» EXERCISE REQUIREMENTS:
Can you rewrite the records below, changing every "the chart" to "the figure" and leaving everything else as it is? Leave the pictures out of your answer.

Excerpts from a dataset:
○ ○ ○ ○ ○

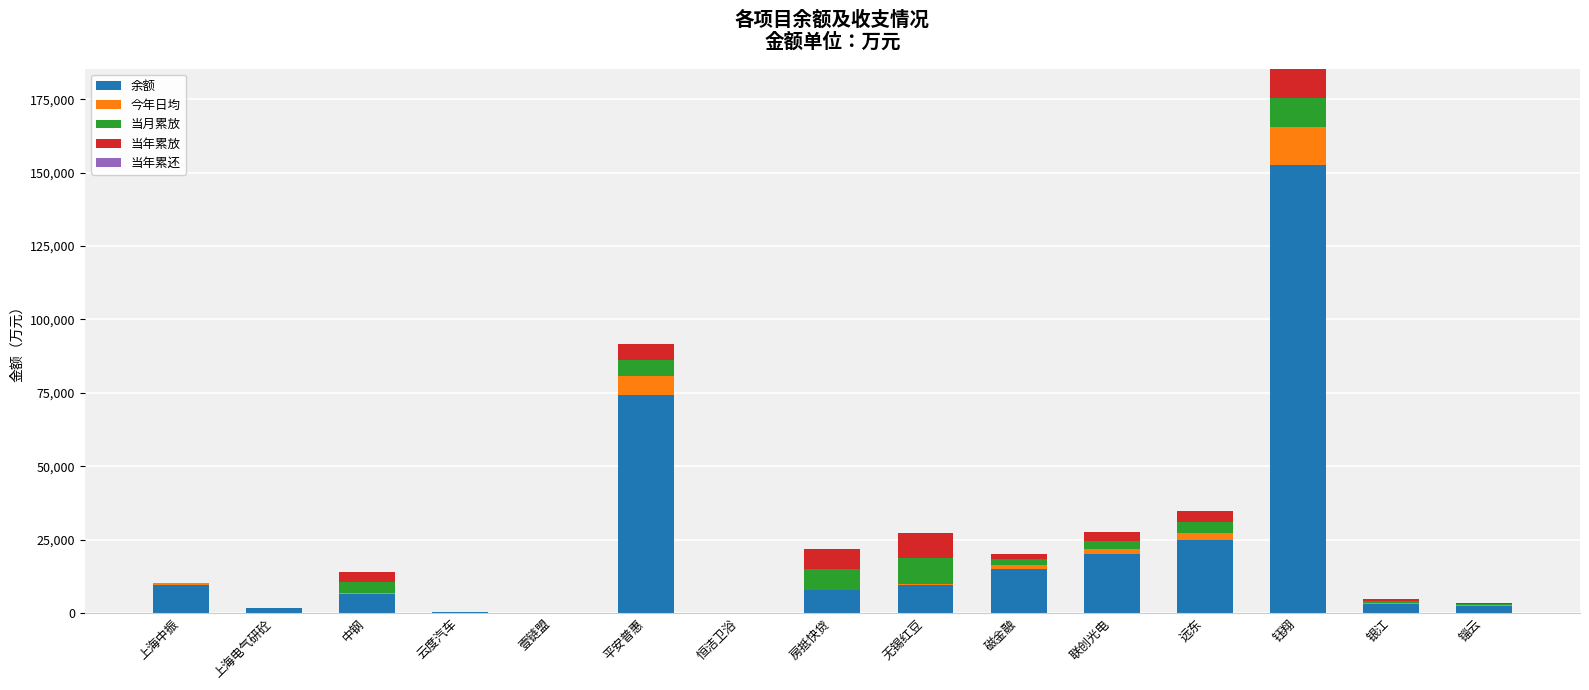

Does the chart contain stacked bars?

Yes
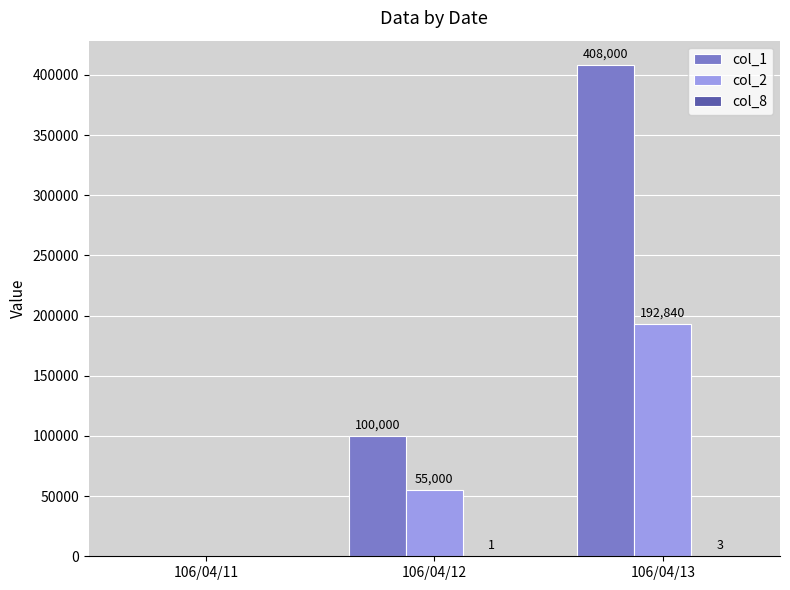

What is the highest value of the col_2 series?

192840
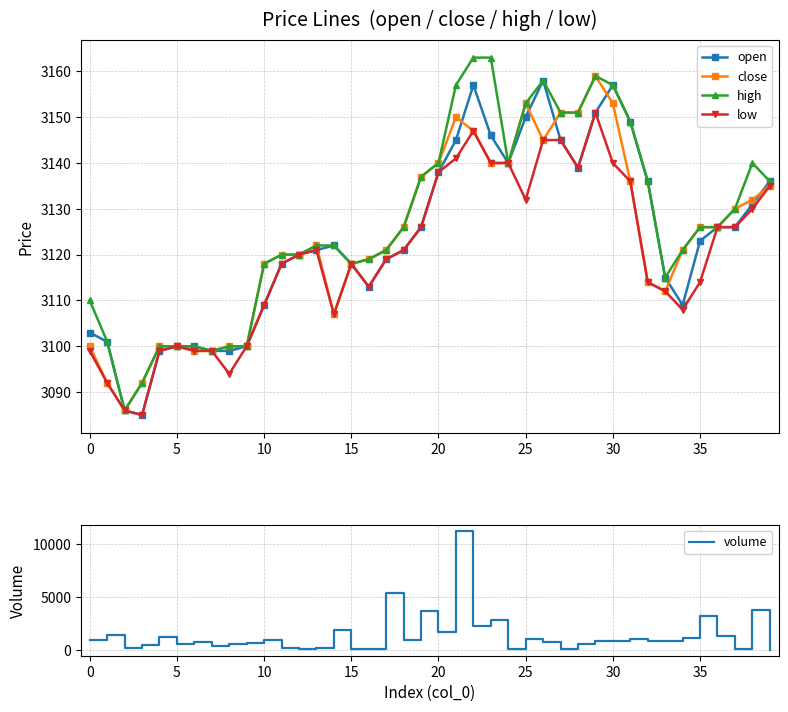

True or false: high has more than 0 interior local peaks.

True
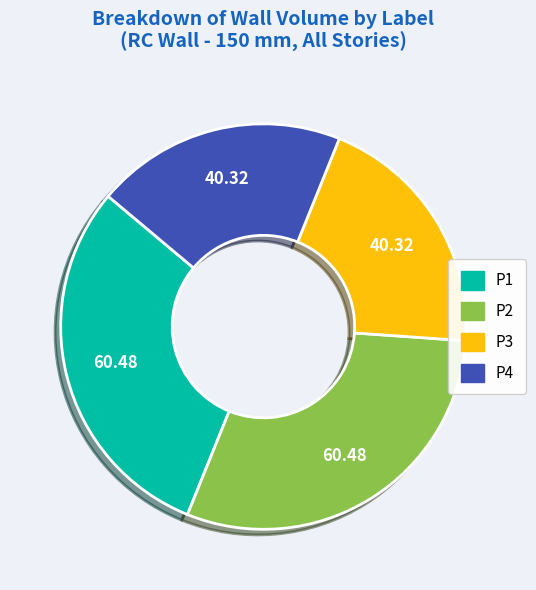

Is there a majority slice in this chart?

No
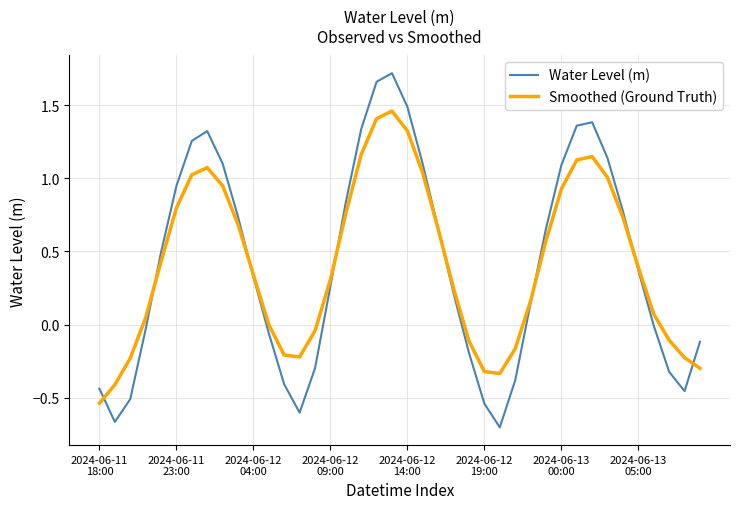

Is this an area chart (filled region under the line)?

No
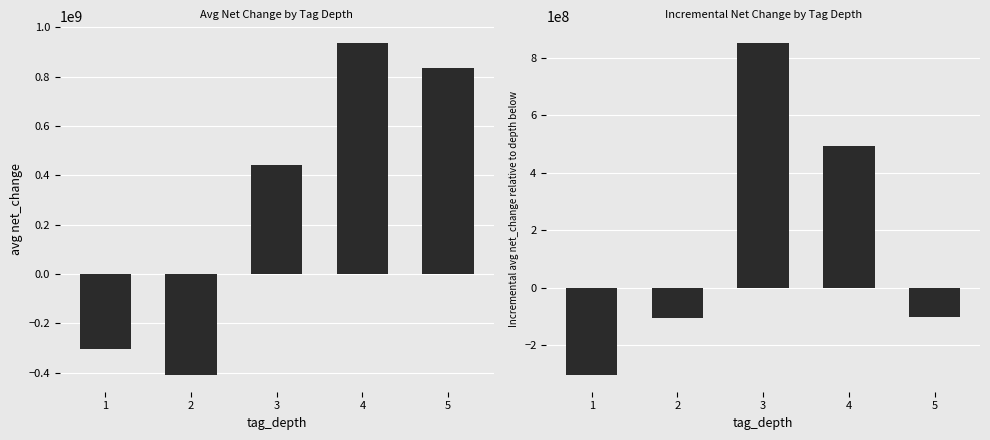

What is the value of the avg_net_change bar at the 3rd from the left?

443469909.1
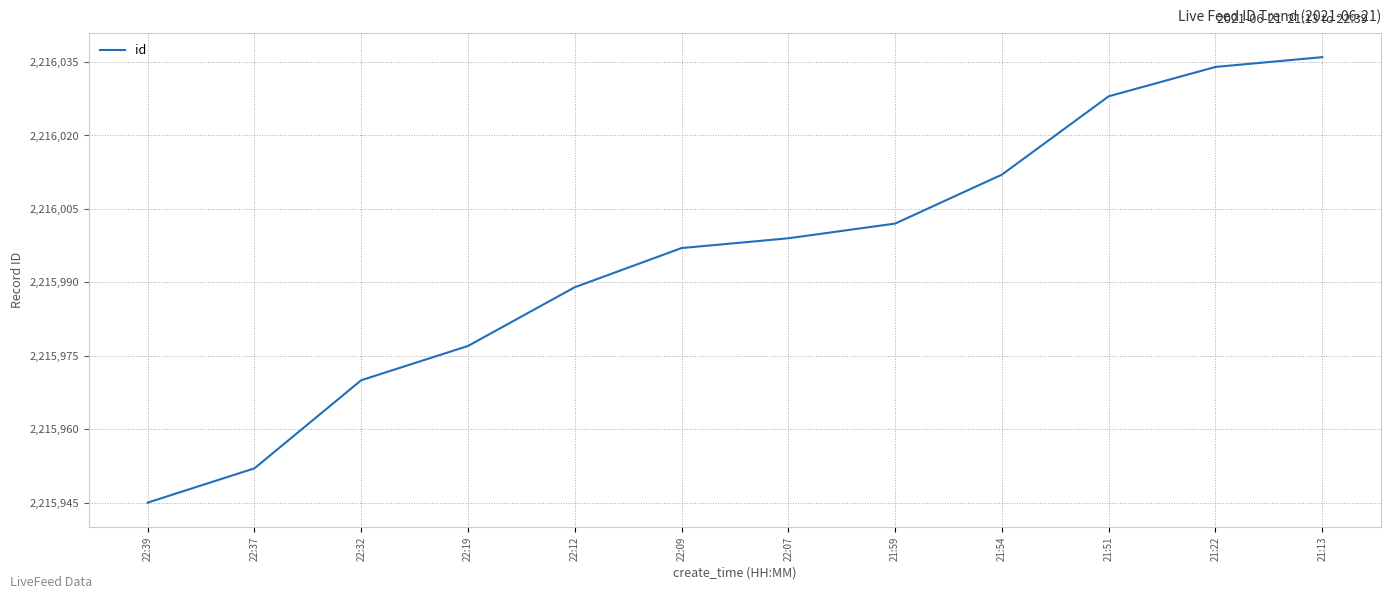

Which category has the highest value across all series?

21:13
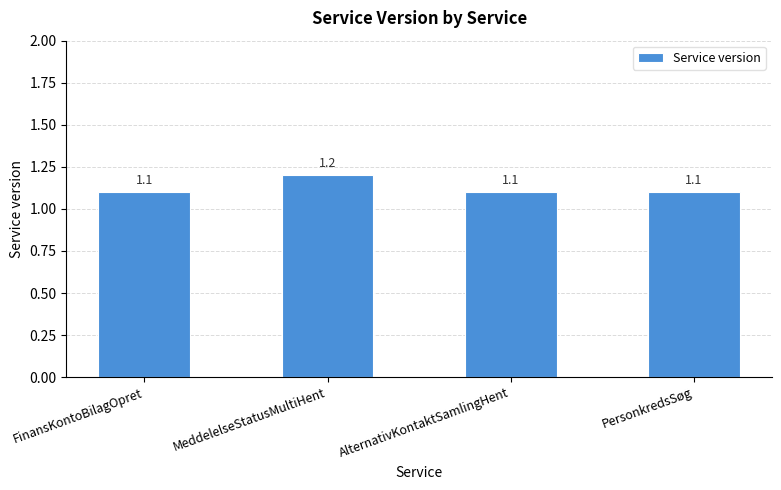

How many bars are there in total?

4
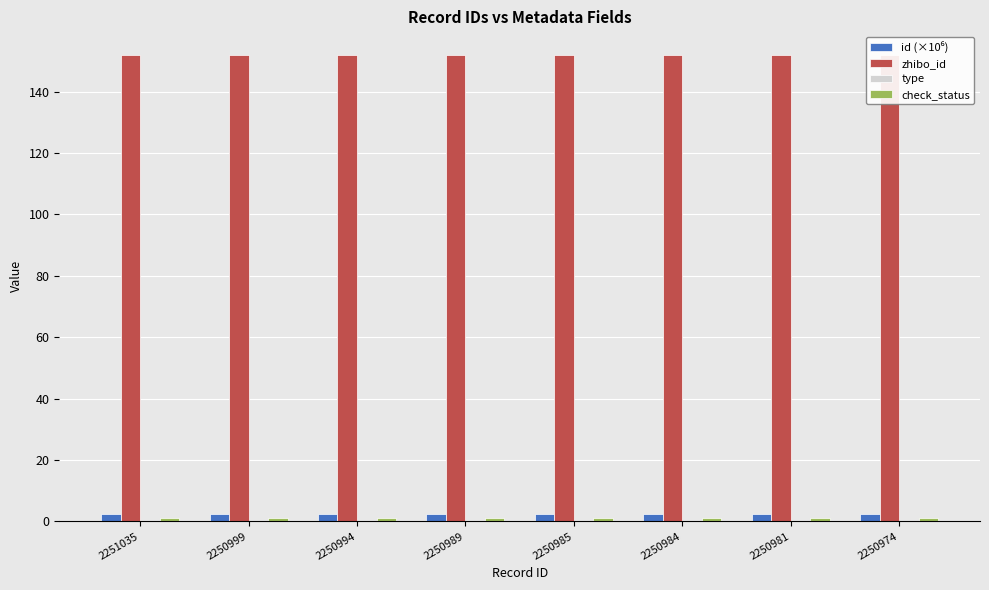

What is the sum of all zhibo_id values?

1216.0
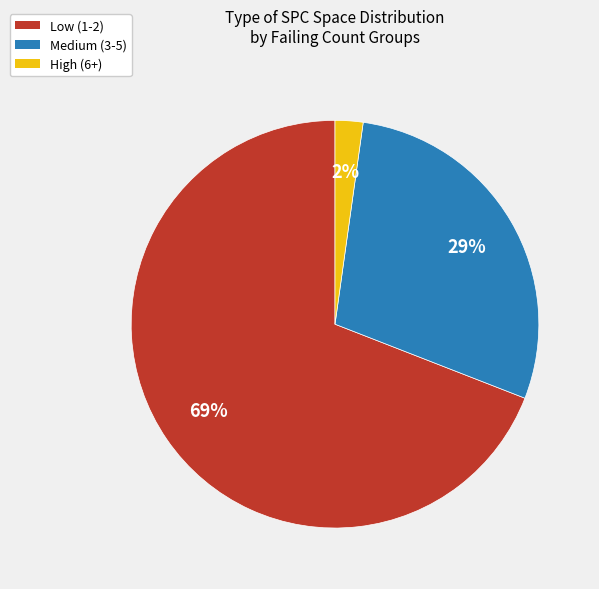

To the nearest percent, what is the average slice percentage?

33%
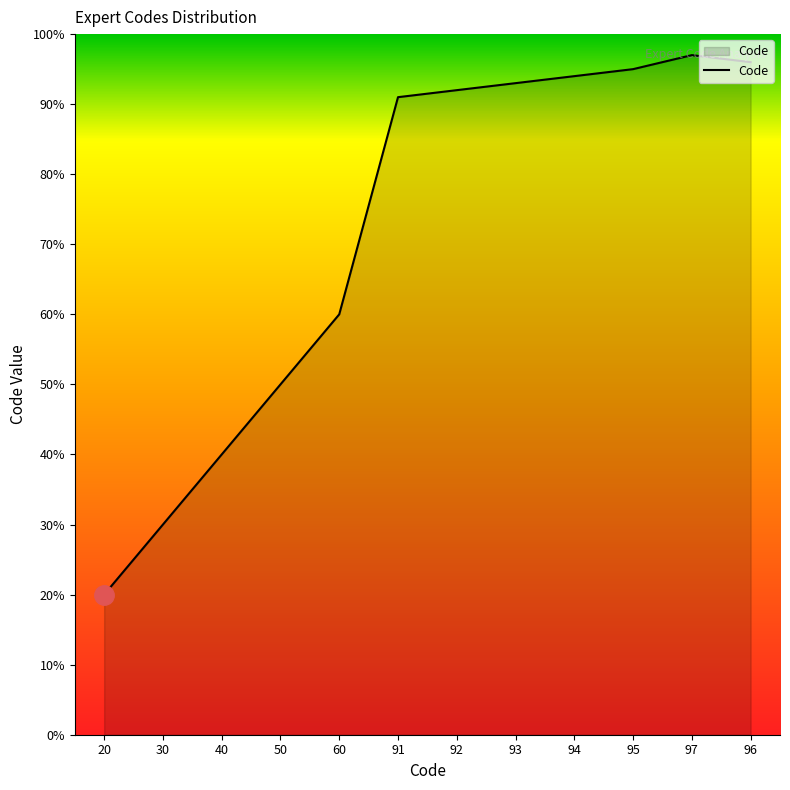

What is the minimum value shown in the chart?

20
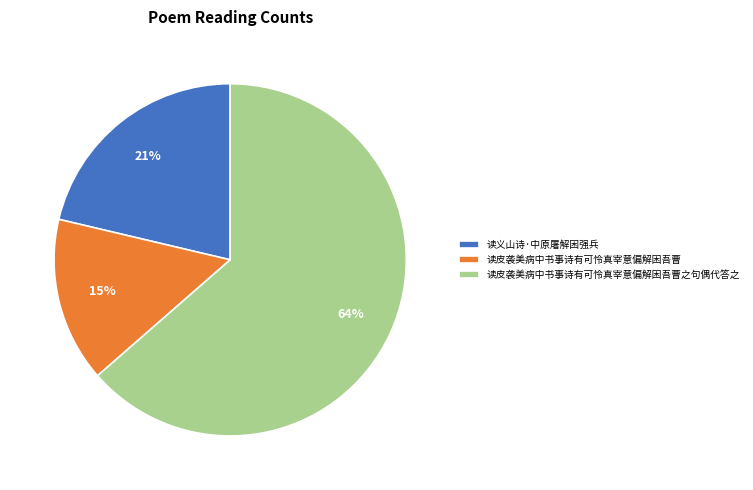

Rank the categories by value from highest to lowest.

读皮袭美病中书事诗有可怜真宰意偏解困吾曹之句偶代答之, 读义山诗·中原屠解困强兵, 读皮袭美病中书事诗有可怜真宰意偏解困吾曹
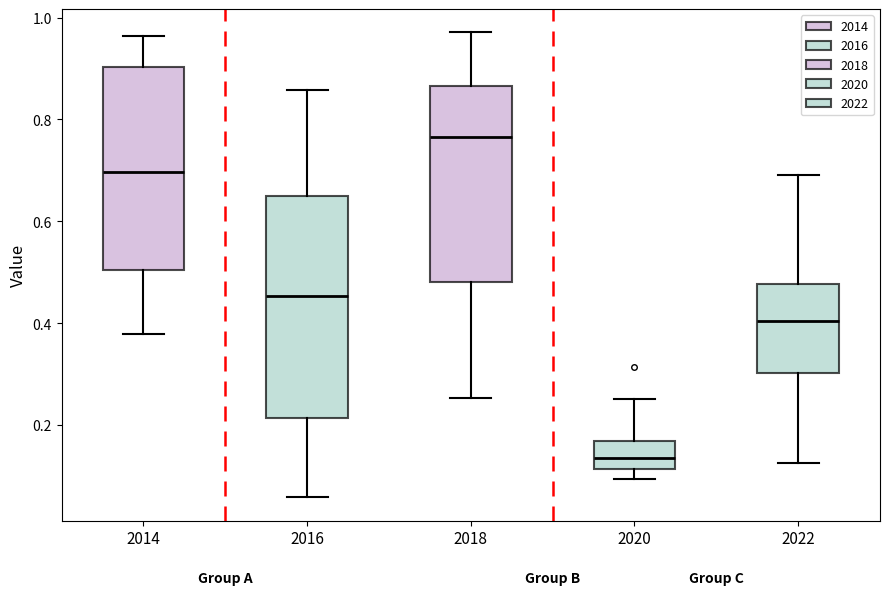

Where does the upper whisker of the box at x = 2014 end on the y-axis? The values are not printed on the chart, so give them approximately, as read against the axis.

0.96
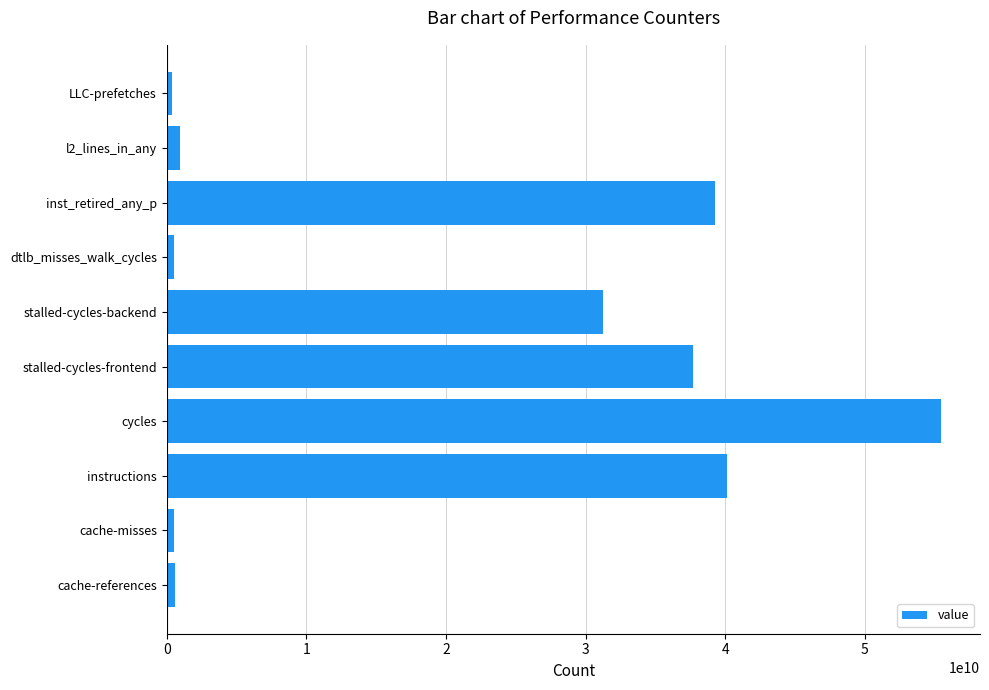

Which has a higher value, instructions or stalled-cycles-frontend?

instructions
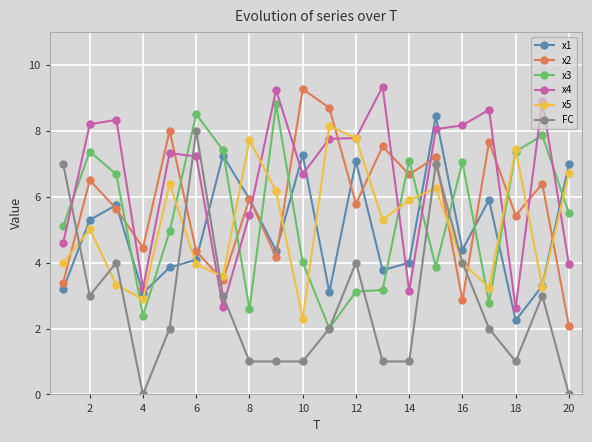

Which series has the widest spread of values?

FC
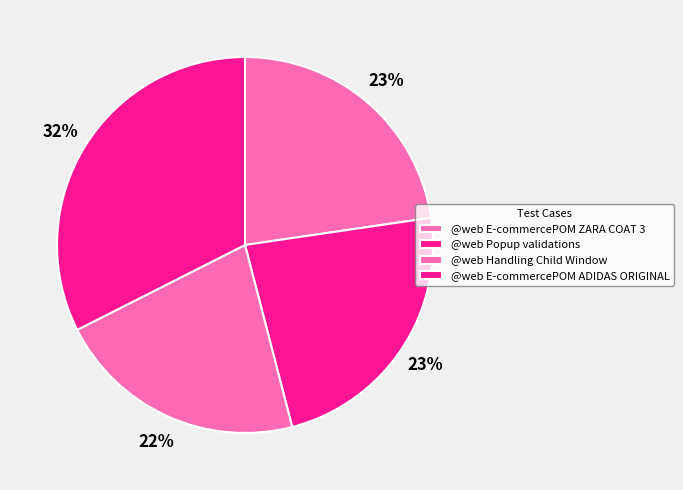

What portion of the pie excludes @web E-commercePOM ZARA COAT 3?

77.3%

○ ○ ○ ○ ○

» ANSWER TO THIS PROBLEM:
Does the figure contain stacked bars?

Yes

What is the highest value of the col_2 series?

192840

True or false: high has more than 0 interior local peaks.

True

Is there a majority slice in this chart?

No

Is this an area chart (filled region under the line)?

No

What is the value of the avg_net_change bar at the 3rd from the left?

443469909.1

Which category has the highest value across all series?

21:13

How many bars are there in total?

4

What is the sum of all zhibo_id values?

1216.0

To the nearest percent, what is the average slice percentage?

33%

What is the minimum value shown in the figure?

20

Rank the categories by value from highest to lowest.

读皮袭美病中书事诗有可怜真宰意偏解困吾曹之句偶代答之, 读义山诗·中原屠解困强兵, 读皮袭美病中书事诗有可怜真宰意偏解困吾曹

Where does the upper whisker of the box at x = 2014 end on the y-axis? The values are not printed on the figure, so give them approximately, as read against the axis.

0.96

Which has a higher value, instructions or stalled-cycles-frontend?

instructions

Which series has the widest spread of values?

FC

What portion of the pie excludes @web E-commercePOM ZARA COAT 3?

77.3%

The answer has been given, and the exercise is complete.